> What to produce:
Write out again, word for word, the lines from the very first one through the line with "have to turn", including both of those lines.

-.-.-

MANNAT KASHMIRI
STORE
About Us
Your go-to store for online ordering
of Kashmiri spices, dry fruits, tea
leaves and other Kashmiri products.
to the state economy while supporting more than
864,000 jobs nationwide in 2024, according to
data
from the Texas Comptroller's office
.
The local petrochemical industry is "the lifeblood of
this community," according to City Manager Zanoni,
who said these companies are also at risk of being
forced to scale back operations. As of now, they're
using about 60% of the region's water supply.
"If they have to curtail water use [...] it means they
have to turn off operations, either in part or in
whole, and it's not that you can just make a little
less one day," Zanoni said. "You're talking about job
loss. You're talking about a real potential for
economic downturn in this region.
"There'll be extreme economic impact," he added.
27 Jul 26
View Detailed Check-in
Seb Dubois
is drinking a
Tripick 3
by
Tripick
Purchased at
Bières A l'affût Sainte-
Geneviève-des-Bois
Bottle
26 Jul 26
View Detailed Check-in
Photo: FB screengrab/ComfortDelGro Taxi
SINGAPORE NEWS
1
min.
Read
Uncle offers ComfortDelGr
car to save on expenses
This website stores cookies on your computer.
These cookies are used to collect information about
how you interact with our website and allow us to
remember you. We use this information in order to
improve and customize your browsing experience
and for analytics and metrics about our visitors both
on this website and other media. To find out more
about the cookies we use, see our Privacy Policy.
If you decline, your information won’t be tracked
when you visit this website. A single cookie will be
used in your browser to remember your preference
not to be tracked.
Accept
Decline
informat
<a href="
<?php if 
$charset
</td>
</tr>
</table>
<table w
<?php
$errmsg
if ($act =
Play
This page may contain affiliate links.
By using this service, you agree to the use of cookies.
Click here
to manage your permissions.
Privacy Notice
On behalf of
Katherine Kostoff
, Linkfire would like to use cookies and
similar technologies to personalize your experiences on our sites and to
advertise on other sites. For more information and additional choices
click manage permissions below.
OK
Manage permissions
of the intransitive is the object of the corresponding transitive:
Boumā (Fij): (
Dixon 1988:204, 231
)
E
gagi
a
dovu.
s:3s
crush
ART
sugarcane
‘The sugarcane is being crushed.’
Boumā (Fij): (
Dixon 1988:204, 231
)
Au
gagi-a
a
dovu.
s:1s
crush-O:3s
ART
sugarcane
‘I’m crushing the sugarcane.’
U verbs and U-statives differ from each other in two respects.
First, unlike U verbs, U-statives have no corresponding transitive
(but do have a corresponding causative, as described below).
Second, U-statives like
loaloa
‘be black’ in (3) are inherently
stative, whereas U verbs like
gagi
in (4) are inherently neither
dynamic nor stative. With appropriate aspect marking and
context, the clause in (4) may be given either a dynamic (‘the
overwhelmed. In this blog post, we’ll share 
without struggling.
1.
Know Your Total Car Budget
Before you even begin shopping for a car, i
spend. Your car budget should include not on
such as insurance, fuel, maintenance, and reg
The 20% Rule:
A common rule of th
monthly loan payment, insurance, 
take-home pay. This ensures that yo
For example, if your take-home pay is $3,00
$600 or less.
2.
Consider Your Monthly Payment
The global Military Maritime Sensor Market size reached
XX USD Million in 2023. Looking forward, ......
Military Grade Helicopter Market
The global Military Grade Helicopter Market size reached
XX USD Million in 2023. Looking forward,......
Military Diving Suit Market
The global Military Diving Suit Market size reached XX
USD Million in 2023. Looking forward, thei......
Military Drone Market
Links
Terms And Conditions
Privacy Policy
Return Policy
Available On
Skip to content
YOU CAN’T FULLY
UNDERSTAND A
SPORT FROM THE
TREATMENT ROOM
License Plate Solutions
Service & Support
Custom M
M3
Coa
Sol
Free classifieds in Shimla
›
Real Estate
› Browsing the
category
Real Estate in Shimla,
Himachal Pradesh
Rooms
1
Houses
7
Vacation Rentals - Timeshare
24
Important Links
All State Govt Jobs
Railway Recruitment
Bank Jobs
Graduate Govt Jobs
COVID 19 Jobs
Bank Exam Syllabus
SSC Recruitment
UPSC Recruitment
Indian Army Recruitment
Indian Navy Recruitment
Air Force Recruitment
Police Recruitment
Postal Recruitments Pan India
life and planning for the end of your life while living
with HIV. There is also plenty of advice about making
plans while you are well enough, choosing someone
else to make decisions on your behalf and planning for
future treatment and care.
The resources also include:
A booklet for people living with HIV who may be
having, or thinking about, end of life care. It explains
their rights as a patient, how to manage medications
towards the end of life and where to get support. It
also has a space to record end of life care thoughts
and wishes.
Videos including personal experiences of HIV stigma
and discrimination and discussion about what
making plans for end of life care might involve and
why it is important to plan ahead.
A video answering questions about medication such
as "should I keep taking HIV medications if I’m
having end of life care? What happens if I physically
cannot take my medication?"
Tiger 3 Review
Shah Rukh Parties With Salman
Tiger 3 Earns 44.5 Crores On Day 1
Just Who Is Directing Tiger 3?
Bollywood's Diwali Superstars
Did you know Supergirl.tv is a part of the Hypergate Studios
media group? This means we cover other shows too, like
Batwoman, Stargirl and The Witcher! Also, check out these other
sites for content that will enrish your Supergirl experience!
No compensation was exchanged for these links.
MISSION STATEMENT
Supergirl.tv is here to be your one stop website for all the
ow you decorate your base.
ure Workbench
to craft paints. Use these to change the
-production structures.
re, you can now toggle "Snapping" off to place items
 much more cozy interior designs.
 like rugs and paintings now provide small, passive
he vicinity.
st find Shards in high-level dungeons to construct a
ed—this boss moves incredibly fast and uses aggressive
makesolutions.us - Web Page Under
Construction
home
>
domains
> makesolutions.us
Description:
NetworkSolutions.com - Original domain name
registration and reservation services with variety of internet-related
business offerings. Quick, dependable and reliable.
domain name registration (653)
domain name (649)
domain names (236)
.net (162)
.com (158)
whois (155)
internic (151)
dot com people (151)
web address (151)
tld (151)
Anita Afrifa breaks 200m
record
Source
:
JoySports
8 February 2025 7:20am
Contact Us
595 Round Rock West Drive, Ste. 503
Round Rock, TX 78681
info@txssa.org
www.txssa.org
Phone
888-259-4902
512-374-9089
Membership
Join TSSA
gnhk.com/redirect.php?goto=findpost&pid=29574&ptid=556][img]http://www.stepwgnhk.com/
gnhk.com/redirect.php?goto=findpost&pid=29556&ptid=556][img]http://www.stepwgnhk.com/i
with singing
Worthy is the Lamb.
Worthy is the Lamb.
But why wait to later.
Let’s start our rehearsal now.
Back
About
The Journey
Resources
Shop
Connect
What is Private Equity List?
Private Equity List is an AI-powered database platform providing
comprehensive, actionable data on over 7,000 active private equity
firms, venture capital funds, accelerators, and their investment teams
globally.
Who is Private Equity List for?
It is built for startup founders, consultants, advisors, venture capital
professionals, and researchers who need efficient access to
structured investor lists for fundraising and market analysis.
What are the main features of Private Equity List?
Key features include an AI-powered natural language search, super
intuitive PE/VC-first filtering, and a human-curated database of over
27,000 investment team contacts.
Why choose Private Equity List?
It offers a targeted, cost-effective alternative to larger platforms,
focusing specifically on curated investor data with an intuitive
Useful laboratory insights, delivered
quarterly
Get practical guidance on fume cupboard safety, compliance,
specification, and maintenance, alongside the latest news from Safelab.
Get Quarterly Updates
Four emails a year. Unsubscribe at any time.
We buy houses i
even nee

-.-.-

> Solution to the exercise:
MANNAT KASHMIRI
STORE
About Us
Your go-to store for online ordering
of Kashmiri spices, dry fruits, tea
leaves and other Kashmiri products.
to the state economy while supporting more than
864,000 jobs nationwide in 2024, according to
data
from the Texas Comptroller's office
.
The local petrochemical industry is "the lifeblood of
this community," according to City Manager Zanoni,
who said these companies are also at risk of being
forced to scale back operations. As of now, they're
using about 60% of the region's water supply.
"If they have to curtail water use [...] it means they
have to turn off operations, either in part or in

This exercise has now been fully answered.